INSTRUCTIONS FOR THE TASK =
Put every line of the data below into a JSON list of strings, one string per line, leaving out blank lines.

RECORDS PROVIDED =

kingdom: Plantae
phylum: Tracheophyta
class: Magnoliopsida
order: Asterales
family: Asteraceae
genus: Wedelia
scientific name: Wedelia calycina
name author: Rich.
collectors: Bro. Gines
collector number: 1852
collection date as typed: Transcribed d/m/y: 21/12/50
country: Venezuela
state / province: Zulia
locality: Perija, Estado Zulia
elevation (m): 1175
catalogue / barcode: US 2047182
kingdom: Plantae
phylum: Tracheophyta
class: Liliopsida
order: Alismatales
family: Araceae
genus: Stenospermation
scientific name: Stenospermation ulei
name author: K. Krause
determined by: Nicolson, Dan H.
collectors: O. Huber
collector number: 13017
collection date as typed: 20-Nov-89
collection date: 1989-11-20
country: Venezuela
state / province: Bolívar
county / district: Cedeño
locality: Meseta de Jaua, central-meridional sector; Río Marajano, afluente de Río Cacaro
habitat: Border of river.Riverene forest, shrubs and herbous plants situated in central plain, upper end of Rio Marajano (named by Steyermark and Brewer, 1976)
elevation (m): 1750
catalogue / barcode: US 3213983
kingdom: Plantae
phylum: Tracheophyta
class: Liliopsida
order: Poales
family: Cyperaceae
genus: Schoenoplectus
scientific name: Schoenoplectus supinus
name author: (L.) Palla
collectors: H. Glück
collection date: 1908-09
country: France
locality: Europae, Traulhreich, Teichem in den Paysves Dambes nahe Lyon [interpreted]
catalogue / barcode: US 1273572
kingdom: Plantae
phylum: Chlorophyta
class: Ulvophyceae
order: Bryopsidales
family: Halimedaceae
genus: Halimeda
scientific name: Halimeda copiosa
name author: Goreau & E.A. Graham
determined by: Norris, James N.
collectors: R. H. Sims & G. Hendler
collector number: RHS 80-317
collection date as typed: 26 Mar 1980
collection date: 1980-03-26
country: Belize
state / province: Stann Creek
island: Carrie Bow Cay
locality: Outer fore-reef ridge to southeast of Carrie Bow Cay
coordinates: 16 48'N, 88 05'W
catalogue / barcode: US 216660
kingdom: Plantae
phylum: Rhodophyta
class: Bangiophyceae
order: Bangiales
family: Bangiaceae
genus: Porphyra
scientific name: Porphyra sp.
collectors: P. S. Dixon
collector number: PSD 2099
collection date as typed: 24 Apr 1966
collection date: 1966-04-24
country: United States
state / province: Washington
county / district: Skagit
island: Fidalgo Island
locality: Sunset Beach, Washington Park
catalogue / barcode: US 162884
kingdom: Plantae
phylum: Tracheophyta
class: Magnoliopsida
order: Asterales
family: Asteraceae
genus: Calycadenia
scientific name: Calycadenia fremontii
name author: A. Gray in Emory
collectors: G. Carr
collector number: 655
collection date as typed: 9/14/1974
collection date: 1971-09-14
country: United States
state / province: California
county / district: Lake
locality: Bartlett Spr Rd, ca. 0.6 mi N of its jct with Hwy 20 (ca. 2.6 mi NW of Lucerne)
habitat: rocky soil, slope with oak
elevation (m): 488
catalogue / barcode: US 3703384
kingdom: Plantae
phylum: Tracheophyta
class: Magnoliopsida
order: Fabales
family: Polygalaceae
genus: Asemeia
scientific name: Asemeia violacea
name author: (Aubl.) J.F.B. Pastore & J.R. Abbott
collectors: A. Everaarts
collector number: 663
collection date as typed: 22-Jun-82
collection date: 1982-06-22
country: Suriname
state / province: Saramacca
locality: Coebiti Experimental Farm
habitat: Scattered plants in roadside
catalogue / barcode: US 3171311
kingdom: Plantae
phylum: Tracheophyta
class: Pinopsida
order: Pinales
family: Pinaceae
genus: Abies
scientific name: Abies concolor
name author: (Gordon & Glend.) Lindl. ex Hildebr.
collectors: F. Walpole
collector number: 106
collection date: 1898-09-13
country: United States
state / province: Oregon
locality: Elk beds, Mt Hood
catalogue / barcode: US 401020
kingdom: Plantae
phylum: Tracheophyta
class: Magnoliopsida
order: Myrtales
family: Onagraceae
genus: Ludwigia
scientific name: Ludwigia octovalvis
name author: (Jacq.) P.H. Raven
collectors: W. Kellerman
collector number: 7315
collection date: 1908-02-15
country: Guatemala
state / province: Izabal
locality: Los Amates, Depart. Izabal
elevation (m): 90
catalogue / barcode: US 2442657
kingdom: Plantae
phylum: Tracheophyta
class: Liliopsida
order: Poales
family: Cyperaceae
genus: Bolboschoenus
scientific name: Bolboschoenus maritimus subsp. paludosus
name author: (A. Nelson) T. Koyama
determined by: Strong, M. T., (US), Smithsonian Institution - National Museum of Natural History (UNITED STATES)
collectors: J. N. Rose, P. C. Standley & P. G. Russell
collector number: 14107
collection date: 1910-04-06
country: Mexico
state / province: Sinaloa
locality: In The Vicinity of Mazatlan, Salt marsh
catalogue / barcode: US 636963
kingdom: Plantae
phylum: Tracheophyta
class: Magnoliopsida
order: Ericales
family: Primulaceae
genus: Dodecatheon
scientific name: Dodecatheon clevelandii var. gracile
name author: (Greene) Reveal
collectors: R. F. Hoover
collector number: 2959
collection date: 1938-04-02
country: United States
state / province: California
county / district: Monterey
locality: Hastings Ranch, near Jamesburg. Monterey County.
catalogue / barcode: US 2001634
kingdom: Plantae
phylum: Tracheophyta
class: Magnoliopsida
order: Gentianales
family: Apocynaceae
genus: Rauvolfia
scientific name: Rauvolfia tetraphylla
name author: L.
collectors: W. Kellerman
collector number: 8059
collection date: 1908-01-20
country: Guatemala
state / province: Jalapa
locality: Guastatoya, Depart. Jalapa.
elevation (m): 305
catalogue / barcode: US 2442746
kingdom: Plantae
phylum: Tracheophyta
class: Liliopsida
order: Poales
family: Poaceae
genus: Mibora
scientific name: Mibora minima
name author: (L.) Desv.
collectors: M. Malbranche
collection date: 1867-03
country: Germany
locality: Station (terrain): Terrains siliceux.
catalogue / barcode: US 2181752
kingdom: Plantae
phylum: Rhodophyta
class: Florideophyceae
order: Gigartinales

THE OUTPUT =
[
  "kingdom: Plantae",
  "phylum: Tracheophyta",
  "class: Magnoliopsida",
  "order: Asterales",
  "family: Asteraceae",
  "genus: Wedelia",
  "scientific name: Wedelia calycina",
  "name author: Rich.",
  "collectors: Bro. Gines",
  "collector number: 1852",
  "collection date as typed: Transcribed d/m/y: 21/12/50",
  "country: Venezuela",
  "state / province: Zulia",
  "locality: Perija, Estado Zulia",
  "elevation (m): 1175",
  "catalogue / barcode: US 2047182",
  "kingdom: Plantae",
  "phylum: Tracheophyta",
  "class: Liliopsida",
  "order: Alismatales",
  "family: Araceae",
  "genus: Stenospermation",
  "scientific name: Stenospermation ulei",
  "name author: K. Krause",
  "determined by: Nicolson, Dan H.",
  "collectors: O. Huber",
  "collector number: 13017",
  "collection date as typed: 20-Nov-89",
  "collection date: 1989-11-20",
  "country: Venezuela",
  "state / province: Bolívar",
  "county / district: Cedeño",
  "locality: Meseta de Jaua, central-meridional sector; Río Marajano, afluente de Río Cacaro",
  "habitat: Border of river.Riverene forest, shrubs and herbous plants situated in central plain, upper end of Rio Marajano (named by Steyermark and Brewer, 1976)",
  "elevation (m): 1750",
  "catalogue / barcode: US 3213983",
  "kingdom: Plantae",
  "phylum: Tracheophyta",
  "class: Liliopsida",
  "order: Poales",
  "family: Cyperaceae",
  "genus: Schoenoplectus",
  "scientific name: Schoenoplectus supinus",
  "name author: (L.) Palla",
  "collectors: H. Glück",
  "collection date: 1908-09",
  "country: France",
  "locality: Europae, Traulhreich, Teichem in den Paysves Dambes nahe Lyon [interpreted]",
  "catalogue / barcode: US 1273572",
  "kingdom: Plantae",
  "phylum: Chlorophyta",
  "class: Ulvophyceae",
  "order: Bryopsidales",
  "family: Halimedaceae",
  "genus: Halimeda",
  "scientific name: Halimeda copiosa",
  "name author: Goreau & E.A. Graham",
  "determined by: Norris, James N.",
  "collectors: R. H. Sims & G. Hendler",
  "collector number: RHS 80-317",
  "collection date as typed: 26 Mar 1980",
  "collection date: 1980-03-26",
  "country: Belize",
  "state / province: Stann Creek",
  "island: Carrie Bow Cay",
  "locality: Outer fore-reef ridge to southeast of Carrie Bow Cay",
  "coordinates: 16 48'N, 88 05'W",
  "catalogue / barcode: US 216660",
  "kingdom: Plantae",
  "phylum: Rhodophyta",
  "class: Bangiophyceae",
  "order: Bangiales",
  "family: Bangiaceae",
  "genus: Porphyra",
  "scientific name: Porphyra sp.",
  "collectors: P. S. Dixon",
  "collector number: PSD 2099",
  "collection date as typed: 24 Apr 1966",
  "collection date: 1966-04-24",
  "country: United States",
  "state / province: Washington",
  "county / district: Skagit",
  "island: Fidalgo Island",
  "locality: Sunset Beach, Washington Park",
  "catalogue / barcode: US 162884",
  "kingdom: Plantae",
  "phylum: Tracheophyta",
  "class: Magnoliopsida",
  "order: Asterales",
  "family: Asteraceae",
  "genus: Calycadenia",
  "scientific name: Calycadenia fremontii",
  "name author: A. Gray in Emory",
  "collectors: G. Carr",
  "collector number: 655",
  "collection date as typed: 9/14/1974",
  "collection date: 1971-09-14",
  "country: United States",
  "state / province: California",
  "county / district: Lake",
  "locality: Bartlett Spr Rd, ca. 0.6 mi N of its jct with Hwy 20 (ca. 2.6 mi NW of Lucerne)",
  "habitat: rocky soil, slope with oak",
  "elevation (m): 488",
  "catalogue / barcode: US 3703384",
  "kingdom: Plantae",
  "phylum: Tracheophyta",
  "class: Magnoliopsida",
  "order: Fabales",
  "family: Polygalaceae",
  "genus: Asemeia",
  "scientific name: Asemeia violacea",
  "name author: (Aubl.) J.F.B. Pastore & J.R. Abbott",
  "collectors: A. Everaarts",
  "collector number: 663",
  "collection date as typed: 22-Jun-82",
  "collection date: 1982-06-22",
  "country: Suriname",
  "state / province: Saramacca",
  "locality: Coebiti Experimental Farm",
  "habitat: Scattered plants in roadside",
  "catalogue / barcode: US 3171311",
  "kingdom: Plantae",
  "phylum: Tracheophyta",
  "class: Pinopsida",
  "order: Pinales",
  "family: Pinaceae",
  "genus: Abies",
  "scientific name: Abies concolor",
  "name author: (Gordon & Glend.) Lindl. ex Hildebr.",
  "collectors: F. Walpole",
  "collector number: 106",
  "collection date: 1898-09-13",
  "country: United States",
  "state / province: Oregon",
  "locality: Elk beds, Mt Hood",
  "catalogue / barcode: US 401020",
  "kingdom: Plantae",
  "phylum: Tracheophyta",
  "class: Magnoliopsida",
  "order: Myrtales",
  "family: Onagraceae",
  "genus: Ludwigia",
  "scientific name: Ludwigia octovalvis",
  "name author: (Jacq.) P.H. Raven",
  "collectors: W. Kellerman",
  "collector number: 7315",
  "collection date: 1908-02-15",
  "country: Guatemala",
  "state / province: Izabal",
  "locality: Los Amates, Depart. Izabal",
  "elevation (m): 90",
  "catalogue / barcode: US 2442657",
  "kingdom: Plantae",
  "phylum: Tracheophyta",
  "class: Liliopsida",
  "order: Poales",
  "family: Cyperaceae",
  "genus: Bolboschoenus",
  "scientific name: Bolboschoenus maritimus subsp. paludosus",
  "name author: (A. Nelson) T. Koyama",
  "determined by: Strong, M. T., (US), Smithsonian Institution - National Museum of Natural History (UNITED STATES)",
  "collectors: J. N. Rose, P. C. Standley & P. G. Russell",
  "collector number: 14107",
  "collection date: 1910-04-06",
  "country: Mexico",
  "state / province: Sinaloa",
  "locality: In The Vicinity of Mazatlan, Salt marsh",
  "catalogue / barcode: US 636963",
  "kingdom: Plantae",
  "phylum: Tracheophyta",
  "class: Magnoliopsida",
  "order: Ericales",
  "family: Primulaceae",
  "genus: Dodecatheon",
  "scientific name: Dodecatheon clevelandii var. gracile",
  "name author: (Greene) Reveal",
  "collectors: R. F. Hoover",
  "collector number: 2959",
  "collection date: 1938-04-02",
  "country: United States",
  "state / province: California",
  "county / district: Monterey",
  "locality: Hastings Ranch, near Jamesburg. Monterey County.",
  "catalogue / barcode: US 2001634",
  "kingdom: Plantae",
  "phylum: Tracheophyta",
  "class: Magnoliopsida",
  "order: Gentianales",
  "family: Apocynaceae",
  "genus: Rauvolfia",
  "scientific name: Rauvolfia tetraphylla",
  "name author: L.",
  "collectors: W. Kellerman",
  "collector number: 8059",
  "collection date: 1908-01-20",
  "country: Guatemala",
  "state / province: Jalapa",
  "locality: Guastatoya, Depart. Jalapa.",
  "elevation (m): 305",
  "catalogue / barcode: US 2442746",
  "kingdom: Plantae",
  "phylum: Tracheophyta",
  "class: Liliopsida",
  "order: Poales",
  "family: Poaceae",
  "genus: Mibora",
  "scientific name: Mibora minima",
  "name author: (L.) Desv.",
  "collectors: M. Malbranche",
  "collection date: 1867-03",
  "country: Germany",
  "locality: Station (terrain): Terrains siliceux.",
  "catalogue / barcode: US 2181752",
  "kingdom: Plantae",
  "phylum: Rhodophyta",
  "class: Florideophyceae",
  "order: Gigartinales"
]